Give the Cat a Name serves as a starting point to Pelle's long-term artistic objectives: to engage sensible and intellectual ways of knowing, to promote the formation of collective and counter social imaginaries, and to mobilize the potential of desire to improve our futures.
As an analytic deconstruction of the sites and production of desire, Give the Cat a Name engages a different way of desiring––one liberated from the ideological constraints of production and consumption.
Pelle's sculptural work sets the stage for considering subjective and collective desires. Suggestively narrative and phenomenological works use materials and language to investigate how we configure relationships—between one another, things, and ourselves. Mobilizing multiple cultural memories and references, her work is grounded in the home as a primary site of belonging, materialized identity construction, and social negotiation. Her work materializes a sense of longing, while disclosing the processes of construction—shifting the work between palpable desire and a denaturalized assembly of materials. The effect encourages self-reflection while implicating oneself in the problematic of desire and desiring.

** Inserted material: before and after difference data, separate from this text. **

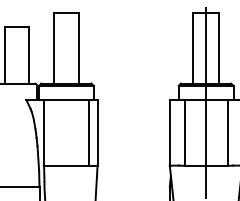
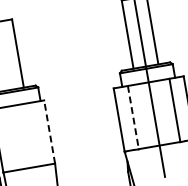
line: (88, 132) -> (40, 133), removed
line: (97, 132) -> (49, 131), solid -> dashed
line: (184, 132) -> (133, 117), solid -> dashed

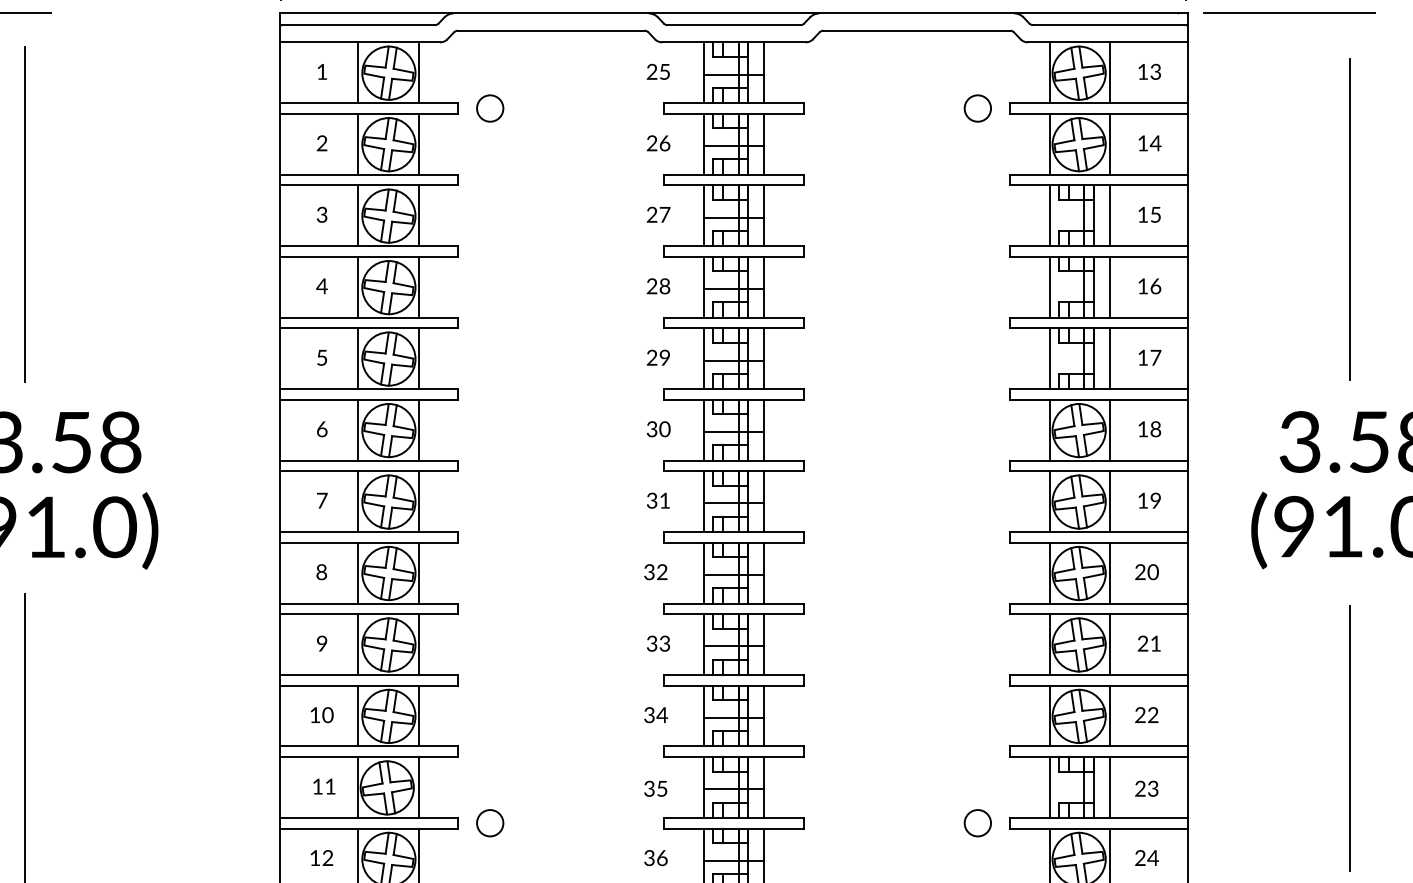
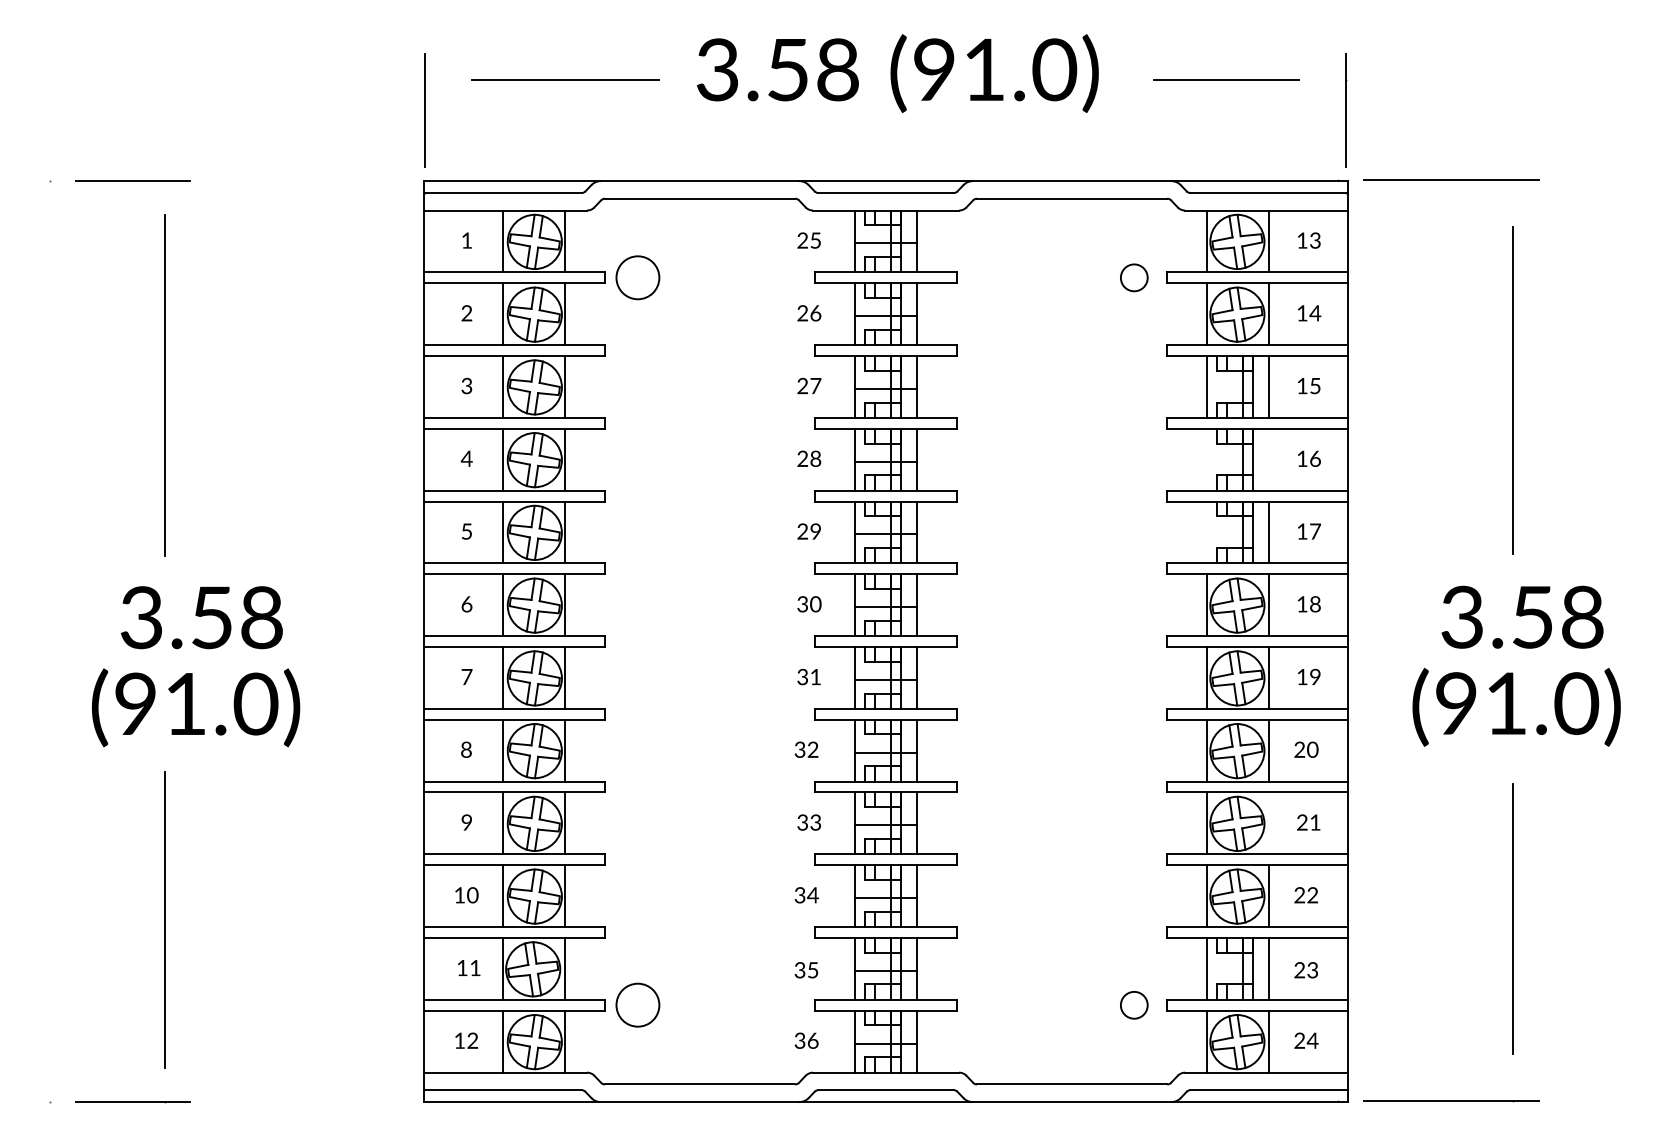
part: (489, 108) -> (637, 277), size x1.6
line: (1049, 286) -> (1207, 459), removed
line: (1110, 286) -> (1269, 459), removed
line: (1049, 358) -> (1207, 532), removed
line: (1110, 644) -> (1269, 823), removed
part: (489, 823) -> (637, 1005), size x1.6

Digital Centerfold, St. Claire, Issue IX
Back in 2012, Bethany Pelle compiled The Game as an interactive, digital centerfold for the The St. Claire, Issue IX. The 64 cards in this readymade deck were sourced from an incomplete edition of the board game Artist: The Game, 1982 by John and Diane Gingold, The yellow deck highlights events in the daily lives of commercial artists in the contemporary art system.
In the Yixing ceramic tradition, scholars use tea to stimulate their work and intellectual discourse among their cohort. Yixing teapot designs are filled with symbolic content which express aesthetic attitudes and intellectual interests. Before a gathering, a host will carefully select a teapot for its particular symbolism in order to influence a stimulating dialogue.
As an undergraduate at the University of Miami, I spent a few hours each afternoon alongside Bonnie Seeman as she worked in her studio. We drank oolong poured from small Yixing teapots. Shelves lining her studio were densely packed with her collection of Yixing pots and mugs by contemporary potters. While sipping tea, we discussed art, craft, politics, and our personal narratives. Through Bonnie’s mentorship and in this environment––rich with contemporary and traditional ceramics––I developed my love for ceramics and decided to become an artist. Tea became an essential stimulus to my working process, and later Bonnie’s Yixing teapots became a source of inspiration.
I created the following series of sculptural teapots in an Yixing-inspired style in recognition of the central role tea, Yixing ceramics, and Bonnie's mentorship played in my artistic development.
Each tea ware was hand-built to one-eighth scale of its original and to varying degrees of functional practicality. The specific tools and appliances in the series were chosen as subjects because they were items I personally wanted to own for my studio and my home.
This series marks a period when material culture, desire, labor and consumption were central themes to my work and topics I hoped might be discussed by end users over many small cups of tea.